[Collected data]
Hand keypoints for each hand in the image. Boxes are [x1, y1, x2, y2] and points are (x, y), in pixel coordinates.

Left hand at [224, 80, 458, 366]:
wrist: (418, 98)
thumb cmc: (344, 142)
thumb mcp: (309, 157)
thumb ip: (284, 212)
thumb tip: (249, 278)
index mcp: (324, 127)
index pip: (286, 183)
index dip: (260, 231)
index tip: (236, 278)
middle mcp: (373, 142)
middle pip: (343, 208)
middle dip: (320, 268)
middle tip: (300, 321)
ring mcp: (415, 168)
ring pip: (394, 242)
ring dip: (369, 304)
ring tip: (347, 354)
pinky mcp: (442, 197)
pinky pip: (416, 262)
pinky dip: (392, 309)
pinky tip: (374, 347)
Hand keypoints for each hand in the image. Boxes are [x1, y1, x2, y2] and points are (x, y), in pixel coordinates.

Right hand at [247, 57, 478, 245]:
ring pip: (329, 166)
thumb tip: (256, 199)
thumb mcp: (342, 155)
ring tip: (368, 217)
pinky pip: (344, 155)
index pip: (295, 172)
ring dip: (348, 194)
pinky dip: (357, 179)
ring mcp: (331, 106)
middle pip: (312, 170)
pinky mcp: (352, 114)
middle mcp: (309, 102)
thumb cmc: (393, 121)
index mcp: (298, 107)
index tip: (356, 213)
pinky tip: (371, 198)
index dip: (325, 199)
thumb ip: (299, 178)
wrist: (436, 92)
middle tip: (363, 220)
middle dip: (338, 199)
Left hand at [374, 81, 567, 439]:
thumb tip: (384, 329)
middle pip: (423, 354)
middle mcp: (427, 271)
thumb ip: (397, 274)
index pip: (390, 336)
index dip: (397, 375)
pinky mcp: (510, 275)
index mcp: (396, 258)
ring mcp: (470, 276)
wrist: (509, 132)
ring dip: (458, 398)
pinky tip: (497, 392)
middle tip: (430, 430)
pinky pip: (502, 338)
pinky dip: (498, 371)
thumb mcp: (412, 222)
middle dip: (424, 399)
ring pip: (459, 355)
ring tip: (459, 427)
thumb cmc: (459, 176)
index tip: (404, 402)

--

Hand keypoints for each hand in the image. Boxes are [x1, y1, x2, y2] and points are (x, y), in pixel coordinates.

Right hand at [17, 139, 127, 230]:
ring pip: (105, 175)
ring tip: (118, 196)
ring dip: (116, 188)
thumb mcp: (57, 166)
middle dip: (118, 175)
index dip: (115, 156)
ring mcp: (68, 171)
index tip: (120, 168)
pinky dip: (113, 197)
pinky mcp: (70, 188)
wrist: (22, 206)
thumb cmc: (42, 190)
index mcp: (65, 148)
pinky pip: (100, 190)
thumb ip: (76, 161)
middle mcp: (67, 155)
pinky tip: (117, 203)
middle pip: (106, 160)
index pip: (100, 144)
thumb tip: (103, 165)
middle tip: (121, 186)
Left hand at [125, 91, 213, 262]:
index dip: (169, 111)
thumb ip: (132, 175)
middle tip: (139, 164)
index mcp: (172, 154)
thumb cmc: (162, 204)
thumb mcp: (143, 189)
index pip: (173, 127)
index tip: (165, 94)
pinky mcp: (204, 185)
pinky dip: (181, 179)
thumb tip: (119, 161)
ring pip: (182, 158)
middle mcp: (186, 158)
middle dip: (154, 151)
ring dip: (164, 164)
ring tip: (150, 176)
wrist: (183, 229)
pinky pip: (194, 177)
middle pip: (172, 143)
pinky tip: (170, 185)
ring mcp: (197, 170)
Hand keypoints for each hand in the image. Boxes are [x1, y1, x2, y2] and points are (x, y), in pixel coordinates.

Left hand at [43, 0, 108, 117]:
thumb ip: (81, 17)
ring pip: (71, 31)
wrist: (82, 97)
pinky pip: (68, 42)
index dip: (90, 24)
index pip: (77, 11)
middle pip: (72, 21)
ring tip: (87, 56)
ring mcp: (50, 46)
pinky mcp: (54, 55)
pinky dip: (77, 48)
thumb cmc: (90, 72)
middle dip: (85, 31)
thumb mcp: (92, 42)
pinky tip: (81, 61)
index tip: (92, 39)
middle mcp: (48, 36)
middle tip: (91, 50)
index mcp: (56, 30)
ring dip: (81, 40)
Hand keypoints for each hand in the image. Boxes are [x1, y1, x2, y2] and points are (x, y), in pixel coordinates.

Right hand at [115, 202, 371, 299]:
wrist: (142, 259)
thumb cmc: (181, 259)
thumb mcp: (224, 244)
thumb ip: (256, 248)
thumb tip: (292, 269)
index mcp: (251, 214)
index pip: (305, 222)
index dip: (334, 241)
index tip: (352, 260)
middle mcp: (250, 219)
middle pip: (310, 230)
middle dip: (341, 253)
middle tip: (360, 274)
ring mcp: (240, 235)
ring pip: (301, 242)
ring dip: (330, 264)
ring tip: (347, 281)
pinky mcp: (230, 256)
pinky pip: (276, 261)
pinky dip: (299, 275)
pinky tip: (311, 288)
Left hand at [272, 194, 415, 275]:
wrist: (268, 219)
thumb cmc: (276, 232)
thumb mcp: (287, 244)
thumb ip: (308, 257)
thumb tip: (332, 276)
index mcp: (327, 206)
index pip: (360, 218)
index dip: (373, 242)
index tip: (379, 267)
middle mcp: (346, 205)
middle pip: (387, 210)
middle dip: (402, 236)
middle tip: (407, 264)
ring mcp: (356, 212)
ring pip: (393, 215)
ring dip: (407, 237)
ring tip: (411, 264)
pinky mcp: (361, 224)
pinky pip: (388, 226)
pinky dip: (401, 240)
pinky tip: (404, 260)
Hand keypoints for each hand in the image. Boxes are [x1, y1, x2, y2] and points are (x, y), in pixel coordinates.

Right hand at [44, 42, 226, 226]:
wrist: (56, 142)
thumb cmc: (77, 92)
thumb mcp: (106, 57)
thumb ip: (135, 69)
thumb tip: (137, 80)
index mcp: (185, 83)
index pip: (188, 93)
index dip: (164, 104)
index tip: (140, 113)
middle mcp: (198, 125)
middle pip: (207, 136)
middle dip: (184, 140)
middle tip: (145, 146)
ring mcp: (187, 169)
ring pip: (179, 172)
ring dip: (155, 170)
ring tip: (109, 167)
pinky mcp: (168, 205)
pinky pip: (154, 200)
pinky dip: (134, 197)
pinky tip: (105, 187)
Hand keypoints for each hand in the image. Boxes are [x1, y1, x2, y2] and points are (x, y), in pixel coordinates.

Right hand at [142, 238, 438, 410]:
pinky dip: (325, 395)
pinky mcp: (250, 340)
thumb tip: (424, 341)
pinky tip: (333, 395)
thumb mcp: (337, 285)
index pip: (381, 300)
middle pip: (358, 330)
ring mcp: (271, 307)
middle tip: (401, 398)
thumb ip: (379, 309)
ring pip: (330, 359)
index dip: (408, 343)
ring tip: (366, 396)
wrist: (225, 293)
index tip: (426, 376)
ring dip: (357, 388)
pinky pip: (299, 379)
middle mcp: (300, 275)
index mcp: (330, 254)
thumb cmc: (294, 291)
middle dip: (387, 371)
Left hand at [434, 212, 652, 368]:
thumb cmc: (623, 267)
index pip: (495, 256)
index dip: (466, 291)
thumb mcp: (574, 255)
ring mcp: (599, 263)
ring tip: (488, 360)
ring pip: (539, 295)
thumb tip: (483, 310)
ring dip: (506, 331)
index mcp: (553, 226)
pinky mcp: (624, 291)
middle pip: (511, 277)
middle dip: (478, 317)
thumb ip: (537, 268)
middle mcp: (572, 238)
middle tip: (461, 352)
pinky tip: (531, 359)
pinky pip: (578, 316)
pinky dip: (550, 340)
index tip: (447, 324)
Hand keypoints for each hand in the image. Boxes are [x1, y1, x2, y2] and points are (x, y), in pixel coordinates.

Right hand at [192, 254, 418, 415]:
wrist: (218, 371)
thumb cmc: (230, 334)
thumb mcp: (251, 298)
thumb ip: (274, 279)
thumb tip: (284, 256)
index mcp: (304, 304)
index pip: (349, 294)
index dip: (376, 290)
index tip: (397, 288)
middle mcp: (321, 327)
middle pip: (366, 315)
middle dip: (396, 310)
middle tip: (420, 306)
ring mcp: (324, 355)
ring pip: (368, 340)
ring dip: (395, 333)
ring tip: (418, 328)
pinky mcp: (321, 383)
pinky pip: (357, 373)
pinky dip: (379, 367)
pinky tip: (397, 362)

---

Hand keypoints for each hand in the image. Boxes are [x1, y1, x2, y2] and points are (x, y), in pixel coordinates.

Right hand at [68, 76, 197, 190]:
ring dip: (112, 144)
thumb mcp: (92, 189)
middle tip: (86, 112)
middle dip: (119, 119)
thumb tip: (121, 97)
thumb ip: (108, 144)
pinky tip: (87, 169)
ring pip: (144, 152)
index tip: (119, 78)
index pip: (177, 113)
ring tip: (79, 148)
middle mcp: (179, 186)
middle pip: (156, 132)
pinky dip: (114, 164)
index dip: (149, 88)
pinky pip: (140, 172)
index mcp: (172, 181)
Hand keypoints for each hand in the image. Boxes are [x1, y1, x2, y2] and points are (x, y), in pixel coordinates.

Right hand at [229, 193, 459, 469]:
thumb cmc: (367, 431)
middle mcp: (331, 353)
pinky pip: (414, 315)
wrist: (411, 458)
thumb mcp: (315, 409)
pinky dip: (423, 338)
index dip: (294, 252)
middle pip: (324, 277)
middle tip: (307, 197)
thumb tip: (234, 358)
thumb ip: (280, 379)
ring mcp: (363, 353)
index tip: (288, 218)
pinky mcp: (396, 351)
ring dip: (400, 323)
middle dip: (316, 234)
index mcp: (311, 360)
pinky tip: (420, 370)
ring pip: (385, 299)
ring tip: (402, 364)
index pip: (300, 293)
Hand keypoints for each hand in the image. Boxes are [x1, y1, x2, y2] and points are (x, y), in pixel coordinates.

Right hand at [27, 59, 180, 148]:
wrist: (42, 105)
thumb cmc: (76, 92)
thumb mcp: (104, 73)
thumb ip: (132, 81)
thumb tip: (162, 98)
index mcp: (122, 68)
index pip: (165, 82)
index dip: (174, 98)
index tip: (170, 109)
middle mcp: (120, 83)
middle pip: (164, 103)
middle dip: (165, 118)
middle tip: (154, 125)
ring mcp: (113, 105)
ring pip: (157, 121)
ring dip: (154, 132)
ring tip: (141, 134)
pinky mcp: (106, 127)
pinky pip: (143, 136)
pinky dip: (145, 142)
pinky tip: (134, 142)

— Problem description —
Please copy each line of the entries in which the word "Right" shows up.

— Task solution —
Right hand at [247, 57, 478, 245]:
Right hand at [17, 139, 127, 230]:
Right hand at [115, 202, 371, 299]:
Right hand at [44, 42, 226, 226]:
Right hand at [142, 238, 438, 410]:
Right hand at [192, 254, 418, 415]:
Right hand at [68, 76, 197, 190]:
Right hand at [229, 193, 459, 469]:
Right hand at [27, 59, 180, 148]:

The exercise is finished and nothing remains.